Bummer. For laughs, I changed Unbind to ignore errors and plough through with shutting down and closing the stream. It's in the shutdown
branch again. Do a cargo update --package ldap3
(you should get commit 0b3a8886), and recompile. Does it work now?
It succeeds as expected, sorry for late answer.
Well that was easier than I suspected, and I think I'm going to keep it: anything after the successful write-out of an Unbind is just politeness on the client part, and it doesn't really matter if it fails. I'll update this message when I merge the change in master
.
Well just to make things messier, i did some extra checks at work. And there it works on native-tls, but not on rustls, or well one dc failed and the other succeeded. i didn't check wireshark, but it really odd.. i have tried researching and only thing i can find is that windows handles the certification handshaking oddly with ldap or something. And it also doesn't use the subject name which seems to cause issues, and it used them before (not sure which version). https://docs.microsoft.com/en-us/troubleshoot/windows-server/identity/ldap-over-ssl-connection-issues not sure if it's that link though, but that's one of them at least, i also noticed there that there's ldap client debugging, including ssl, so gotta try that, if it's even applicable here.
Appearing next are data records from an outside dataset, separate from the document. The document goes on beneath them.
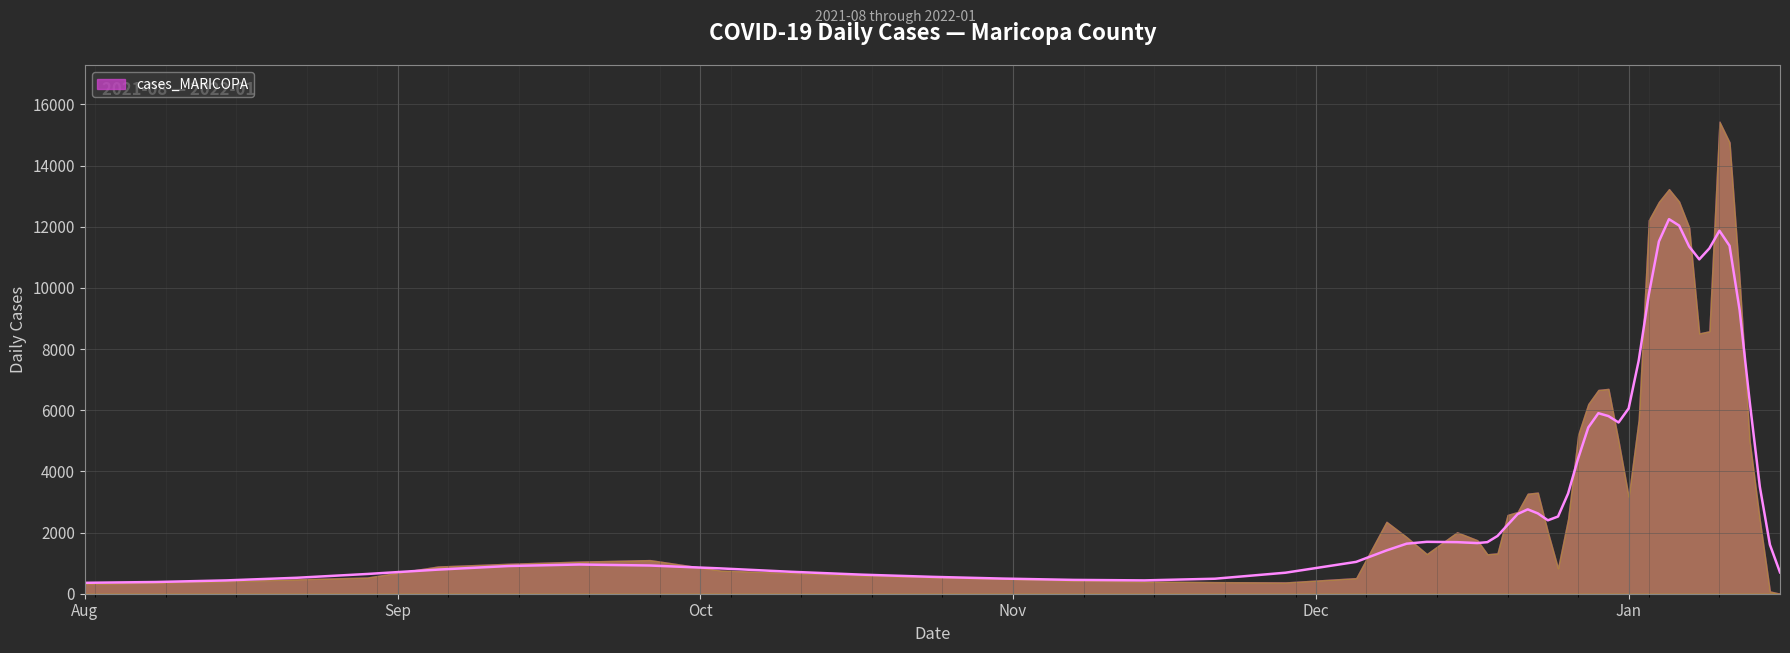

At which label is the value closest to 7539?

2021-12-30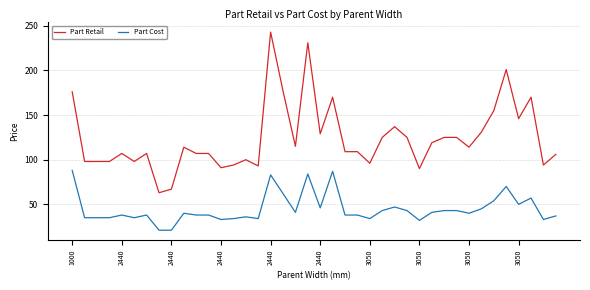

What is the minimum value for Part Cost?

21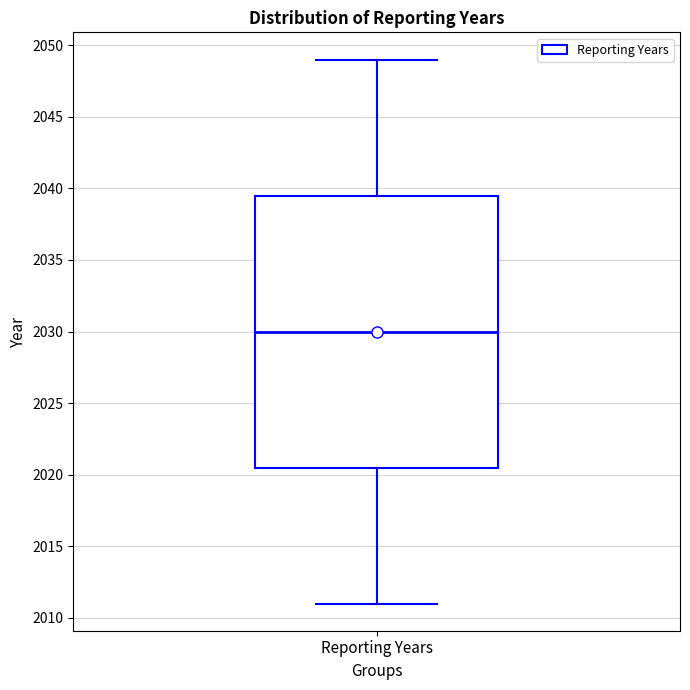

Where does the upper whisker of the box for Reporting Years end on the y-axis? The values are not printed on the chart, so give them approximately, as read against the axis.

2049.0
But yeah as it's not clear (at least on my part) at all how it's actually supposed to be handled cause of all the different results, it's probably not that bad to just pass anything on unbind. Don't really like it, as it's just hiding an issue basically, but it doesn't seem to have any practical bad impact i think, and it doesn't look like it a real solution is in sight sadly.
I will try to dig deeper and if i do happen to find something that looks promising i will report it cause this really bothers me, damn microsoft;P
Really appreciate your help in all this, many thanks:)!!
I don't know if it's a bug or i am doing something wrong, but whenever i try to use ldaps or starttls it fails when i unbind.
I seem to bind and even search just fine, but unbind will throw an error:
ResultRecv { source: RecvError(()) }
It seems to somtimes suceed once or twice for some reason but it's rare.Is someone able to test this?